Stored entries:
────────────────
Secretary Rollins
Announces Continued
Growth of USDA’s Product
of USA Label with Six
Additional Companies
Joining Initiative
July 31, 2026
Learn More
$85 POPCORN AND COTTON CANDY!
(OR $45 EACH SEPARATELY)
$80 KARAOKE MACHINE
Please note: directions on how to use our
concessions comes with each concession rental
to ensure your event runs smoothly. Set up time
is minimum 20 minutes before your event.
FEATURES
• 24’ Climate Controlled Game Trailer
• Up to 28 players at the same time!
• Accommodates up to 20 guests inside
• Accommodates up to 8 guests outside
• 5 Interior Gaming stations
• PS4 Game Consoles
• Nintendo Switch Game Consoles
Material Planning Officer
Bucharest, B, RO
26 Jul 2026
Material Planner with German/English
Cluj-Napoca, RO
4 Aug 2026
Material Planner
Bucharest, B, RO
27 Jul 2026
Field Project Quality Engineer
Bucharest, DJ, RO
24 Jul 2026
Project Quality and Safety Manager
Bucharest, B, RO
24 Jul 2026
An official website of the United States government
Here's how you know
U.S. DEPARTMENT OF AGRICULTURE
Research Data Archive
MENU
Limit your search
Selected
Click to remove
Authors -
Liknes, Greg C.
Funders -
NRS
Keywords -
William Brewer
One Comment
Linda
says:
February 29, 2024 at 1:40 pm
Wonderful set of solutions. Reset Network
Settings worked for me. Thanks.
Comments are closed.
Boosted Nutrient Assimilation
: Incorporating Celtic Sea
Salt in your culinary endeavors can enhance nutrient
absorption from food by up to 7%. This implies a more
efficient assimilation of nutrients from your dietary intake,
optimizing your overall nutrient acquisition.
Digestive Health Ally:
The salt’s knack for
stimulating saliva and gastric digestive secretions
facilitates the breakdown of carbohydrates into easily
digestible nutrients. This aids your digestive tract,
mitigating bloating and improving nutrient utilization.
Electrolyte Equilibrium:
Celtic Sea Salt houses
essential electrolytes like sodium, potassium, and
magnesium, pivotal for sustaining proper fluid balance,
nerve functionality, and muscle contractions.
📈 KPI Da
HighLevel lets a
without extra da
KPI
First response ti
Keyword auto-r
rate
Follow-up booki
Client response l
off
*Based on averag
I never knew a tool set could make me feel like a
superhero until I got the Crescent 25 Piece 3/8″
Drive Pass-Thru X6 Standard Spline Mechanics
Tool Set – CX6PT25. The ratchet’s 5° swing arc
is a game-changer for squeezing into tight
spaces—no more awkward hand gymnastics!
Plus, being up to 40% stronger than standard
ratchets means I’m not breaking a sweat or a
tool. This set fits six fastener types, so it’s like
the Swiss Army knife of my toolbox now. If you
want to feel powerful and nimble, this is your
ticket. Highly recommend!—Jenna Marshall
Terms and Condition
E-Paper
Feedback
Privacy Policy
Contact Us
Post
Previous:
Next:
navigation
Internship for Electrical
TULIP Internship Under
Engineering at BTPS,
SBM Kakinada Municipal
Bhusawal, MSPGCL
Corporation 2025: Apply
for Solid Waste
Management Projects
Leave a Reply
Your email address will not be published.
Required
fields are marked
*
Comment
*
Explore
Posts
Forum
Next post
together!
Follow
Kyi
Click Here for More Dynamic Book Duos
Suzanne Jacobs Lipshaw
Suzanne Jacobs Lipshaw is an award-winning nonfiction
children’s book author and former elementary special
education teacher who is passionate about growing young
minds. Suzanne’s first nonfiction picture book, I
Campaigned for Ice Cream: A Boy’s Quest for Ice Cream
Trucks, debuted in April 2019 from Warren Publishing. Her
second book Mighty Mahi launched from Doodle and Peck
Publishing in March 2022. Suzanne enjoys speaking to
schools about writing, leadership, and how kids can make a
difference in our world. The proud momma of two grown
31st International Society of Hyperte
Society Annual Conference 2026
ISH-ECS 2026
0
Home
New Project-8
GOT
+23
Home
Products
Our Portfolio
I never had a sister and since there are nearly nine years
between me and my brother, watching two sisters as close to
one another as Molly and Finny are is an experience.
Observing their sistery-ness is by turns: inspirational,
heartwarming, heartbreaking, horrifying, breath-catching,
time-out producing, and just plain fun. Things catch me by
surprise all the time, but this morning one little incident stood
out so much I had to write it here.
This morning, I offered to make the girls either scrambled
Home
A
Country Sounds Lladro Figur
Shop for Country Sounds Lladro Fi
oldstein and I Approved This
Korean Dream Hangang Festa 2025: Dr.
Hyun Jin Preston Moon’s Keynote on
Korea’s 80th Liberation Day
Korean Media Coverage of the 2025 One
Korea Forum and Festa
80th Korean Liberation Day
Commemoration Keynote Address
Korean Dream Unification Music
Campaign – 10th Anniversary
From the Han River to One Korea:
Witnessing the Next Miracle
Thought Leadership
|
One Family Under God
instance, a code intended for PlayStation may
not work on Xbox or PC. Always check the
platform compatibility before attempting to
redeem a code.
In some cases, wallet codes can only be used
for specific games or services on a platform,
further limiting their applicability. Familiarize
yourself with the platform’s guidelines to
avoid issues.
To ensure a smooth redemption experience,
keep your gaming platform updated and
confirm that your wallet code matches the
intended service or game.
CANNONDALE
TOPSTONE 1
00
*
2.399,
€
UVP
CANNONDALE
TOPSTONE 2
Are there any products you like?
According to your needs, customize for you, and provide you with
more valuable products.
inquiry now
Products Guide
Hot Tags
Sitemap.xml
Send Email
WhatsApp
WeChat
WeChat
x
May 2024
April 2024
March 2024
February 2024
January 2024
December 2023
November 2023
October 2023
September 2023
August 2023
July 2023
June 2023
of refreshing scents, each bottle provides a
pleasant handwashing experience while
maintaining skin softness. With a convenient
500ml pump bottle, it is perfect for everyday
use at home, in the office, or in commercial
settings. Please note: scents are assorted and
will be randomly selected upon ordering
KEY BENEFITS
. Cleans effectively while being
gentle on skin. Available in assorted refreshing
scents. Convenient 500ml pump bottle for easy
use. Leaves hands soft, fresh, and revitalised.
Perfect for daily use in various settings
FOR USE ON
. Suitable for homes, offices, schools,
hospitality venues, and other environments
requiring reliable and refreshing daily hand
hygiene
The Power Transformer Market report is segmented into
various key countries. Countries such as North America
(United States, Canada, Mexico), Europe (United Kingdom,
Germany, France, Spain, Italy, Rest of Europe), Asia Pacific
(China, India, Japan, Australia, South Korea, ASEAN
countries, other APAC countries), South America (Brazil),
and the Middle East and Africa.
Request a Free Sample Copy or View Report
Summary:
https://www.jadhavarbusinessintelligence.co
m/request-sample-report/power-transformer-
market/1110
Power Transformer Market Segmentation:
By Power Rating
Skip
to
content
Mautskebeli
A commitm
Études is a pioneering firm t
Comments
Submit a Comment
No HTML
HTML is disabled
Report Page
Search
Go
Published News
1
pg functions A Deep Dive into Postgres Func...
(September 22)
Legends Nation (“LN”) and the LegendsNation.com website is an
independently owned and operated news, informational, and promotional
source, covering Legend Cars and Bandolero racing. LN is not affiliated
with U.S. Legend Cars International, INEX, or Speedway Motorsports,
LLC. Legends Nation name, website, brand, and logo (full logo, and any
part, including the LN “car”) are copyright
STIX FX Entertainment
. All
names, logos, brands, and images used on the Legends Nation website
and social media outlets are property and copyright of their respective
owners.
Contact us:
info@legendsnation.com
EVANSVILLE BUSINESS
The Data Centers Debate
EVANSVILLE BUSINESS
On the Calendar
────────────────
DIRECTIONS:
Work out how many lines of the data above hold the word "Quality", and write only the count.

SOLUTION FOR THIS TASK:
2